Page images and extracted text

****************************************

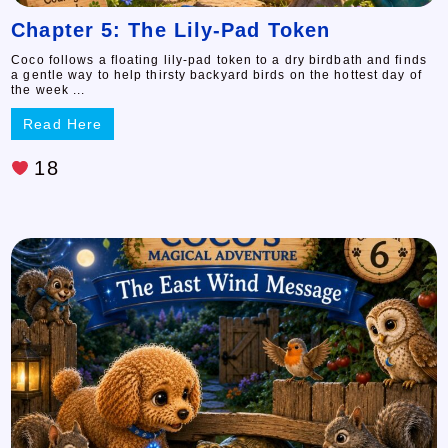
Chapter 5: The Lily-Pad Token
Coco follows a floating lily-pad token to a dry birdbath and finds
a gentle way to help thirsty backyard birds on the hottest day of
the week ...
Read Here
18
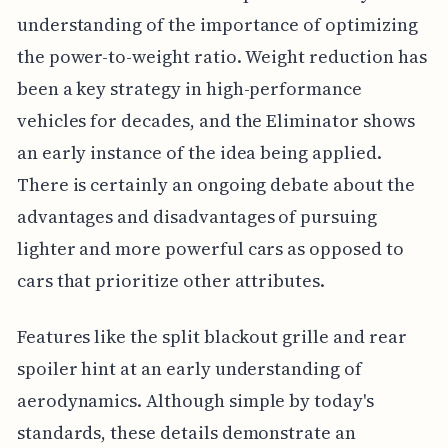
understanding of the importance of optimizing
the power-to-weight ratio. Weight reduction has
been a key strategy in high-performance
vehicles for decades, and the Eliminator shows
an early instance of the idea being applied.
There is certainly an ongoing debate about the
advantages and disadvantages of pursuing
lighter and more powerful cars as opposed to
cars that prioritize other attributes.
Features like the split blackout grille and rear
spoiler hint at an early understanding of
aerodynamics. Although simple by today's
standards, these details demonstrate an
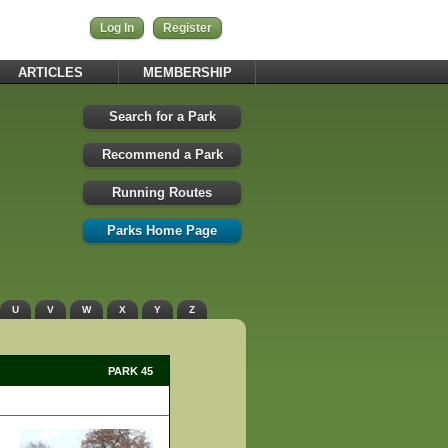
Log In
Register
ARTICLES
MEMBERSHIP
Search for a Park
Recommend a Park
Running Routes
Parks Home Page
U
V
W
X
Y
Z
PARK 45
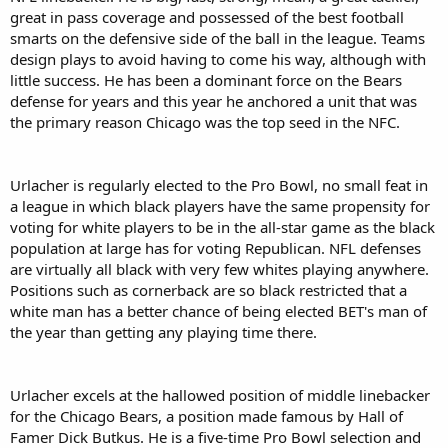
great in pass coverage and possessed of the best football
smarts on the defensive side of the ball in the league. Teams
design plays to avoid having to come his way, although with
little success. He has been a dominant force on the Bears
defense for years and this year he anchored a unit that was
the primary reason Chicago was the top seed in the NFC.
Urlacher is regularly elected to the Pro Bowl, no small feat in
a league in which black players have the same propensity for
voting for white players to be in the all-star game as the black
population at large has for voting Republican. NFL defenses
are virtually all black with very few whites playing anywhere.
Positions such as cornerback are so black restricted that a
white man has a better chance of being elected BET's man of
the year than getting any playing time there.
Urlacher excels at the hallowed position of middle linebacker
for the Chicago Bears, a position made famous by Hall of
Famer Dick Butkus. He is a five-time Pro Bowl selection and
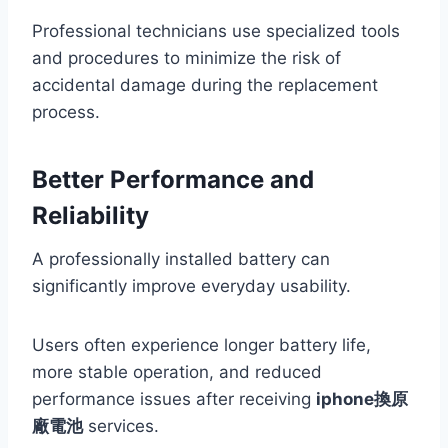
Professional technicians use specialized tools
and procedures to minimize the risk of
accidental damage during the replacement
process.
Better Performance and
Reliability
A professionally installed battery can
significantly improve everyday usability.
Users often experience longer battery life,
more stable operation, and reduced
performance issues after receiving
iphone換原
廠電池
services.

****************************************

**TASK GOAL**
Although the records contain pictures, return only their text, exactly as written.

**PROBLEM SOLUTION**
Chapter 5: The Lily-Pad Token
Coco follows a floating lily-pad token to a dry birdbath and finds
a gentle way to help thirsty backyard birds on the hottest day of
the week ...
Read Here
18
understanding of the importance of optimizing
the power-to-weight ratio. Weight reduction has
been a key strategy in high-performance
vehicles for decades, and the Eliminator shows
an early instance of the idea being applied.
There is certainly an ongoing debate about the
advantages and disadvantages of pursuing
lighter and more powerful cars as opposed to
cars that prioritize other attributes.
Features like the split blackout grille and rear
spoiler hint at an early understanding of
aerodynamics. Although simple by today's
standards, these details demonstrate an
Log In
Register
ARTICLES
MEMBERSHIP
Search for a Park
Recommend a Park
Running Routes
Parks Home Page
U
V
W
X
Y
Z
PARK 45
great in pass coverage and possessed of the best football
smarts on the defensive side of the ball in the league. Teams
design plays to avoid having to come his way, although with
little success. He has been a dominant force on the Bears
defense for years and this year he anchored a unit that was
the primary reason Chicago was the top seed in the NFC.
Urlacher is regularly elected to the Pro Bowl, no small feat in
a league in which black players have the same propensity for
voting for white players to be in the all-star game as the black
population at large has for voting Republican. NFL defenses
are virtually all black with very few whites playing anywhere.
Positions such as cornerback are so black restricted that a
white man has a better chance of being elected BET's man of
the year than getting any playing time there.
Urlacher excels at the hallowed position of middle linebacker
for the Chicago Bears, a position made famous by Hall of
Famer Dick Butkus. He is a five-time Pro Bowl selection and
Professional technicians use specialized tools
and procedures to minimize the risk of
accidental damage during the replacement
process.
Better Performance and
Reliability
A professionally installed battery can
significantly improve everyday usability.
Users often experience longer battery life,
more stable operation, and reduced
performance issues after receiving
iphone換原
廠電池
services.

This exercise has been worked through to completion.